What is Ultralight Hiking and Backpacking?
Followers of the Ultralight Hiking philosophy are essentially hill walkers who believe in the minimalist approach to breaking down the barriers between themselves and the great outdoors.
Traditionally, distance hill walkers would carry a rucksack anywhere between 60 and 85 litres in capacity, and weigh up to a third of a persons body weight, for an average man that could be approximately 50 – 60 pounds without food and water.
Ultralight hill walkers and Backpackers may well aim for getting the weight down (without food and water) to 30 pounds or in extreme cases, 20 pounds or less; now there's food for thought!
A few benefits:
- Less weight means easier going on lower joints and less stress on the spine.
- Move quicker, enabling you to cover more ground.
- Less worries over your equipment – more time to take in the surrounding hills.
Reassessing Your Outdoor Gear
Cut right back on your luxuries – do you need that DAB radio and kitchen sink? Think only of the bare necessities' - I feel a song coming on!
Weed out redundant items, no need to duplicate items such as fuel bottles or carry a full complement of tent pegs – better still swap those heavy steel pegs for lightweight alloy ones.
Camping with another Lightweight? Share items between you to avoid unnecessary duplication and excess weight, i.e. knives, torches and cooking equipment can be cut back on here.
Selecting New Equipment
If you are in the process of selecting new lightweight equipment, pay particular attention to the three main items that you carry: your rucksack, tent and sleeping bag. Selecting new appropriate lightweight equipment can save you anywhere up to 10 pounds in weight before you start leaving the luxuries out.

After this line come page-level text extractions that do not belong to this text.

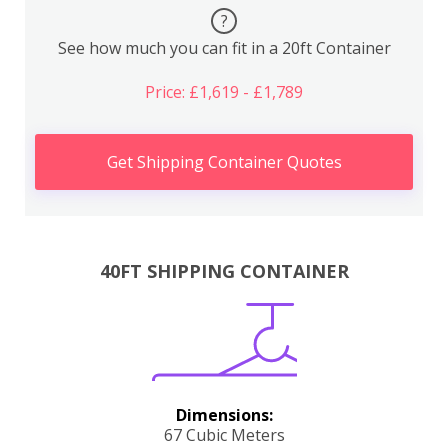
?
See how much you can fit in a 20ft Container
Price: £1,619 - £1,789
Get Shipping Container Quotes
40FT SHIPPING CONTAINER
Dimensions:
67 Cubic Meters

Consider your footwear options too.
Rucksacks: Select a quality lightweight bag with a capacity of around 35-45 litres, depending how extreme you want to go. This may sound small for a multi-day hiking pack, but with experience and careful selection of equipment this size will become simply cavernous! Remember - A smaller bag is lighter, and, the bigger the bag – the more tempted you will be to add those unnecessary items – don't do it!
Tents: At the extreme end of the scale a lean-to or bivvy-bag may be acceptable to the hardiest of hill goers, but if comfort is still a requirement then select a quality one or two man tent, these are easily the best option and weigh no more than 2-3 pounds. Check out the great range by Vaude.
Sleeping Bags: It is possible nowadays to select a highly compressible and lightweight synthetic sleeping bag at a very reasonable price, but to shave those extra ounces and for greater space saving, a Down filled sleeping bag may be a better option. Remember - too light a sleeping bag is no substitute for missing out on a good nights sleep through being cold though. A half or three quarter length Ultralight self-inflating mat will also enhance your comfort without adding too much weight.
Footwear: A popular method of moving quickly across country is to replace those heavy walking boots with either a lightweight mid-boot or even a low-cut trail shoe; the amount of effort and weight saving on each foot can be quite considerable. Ultralight walkers may require less support because they are carrying much lighter loads, but adversely, mixing a heavy load and lightweight shoes would not be good practice.
- Your outdoor skills and fitness levels will need to be up to scratch to meet the increased challenges that Ultralight Hiking brings. Your legs, ankles and feet will also require conditioning to cope with the lesser protection that lightweight trail shoes afford.
- Ultralight Hikers will certainly need to be savvy in their choice of campsite selection if using only a lean-to or bivvy-bag in adverse weather conditions.
- Ensure you have the correct maps and a working compass, and ensure you brush up on your map reading skills too.
- It may be prudent to start Ultralight Hiking with a friend at first and use familiar terrain initially before heading out to the wilderness.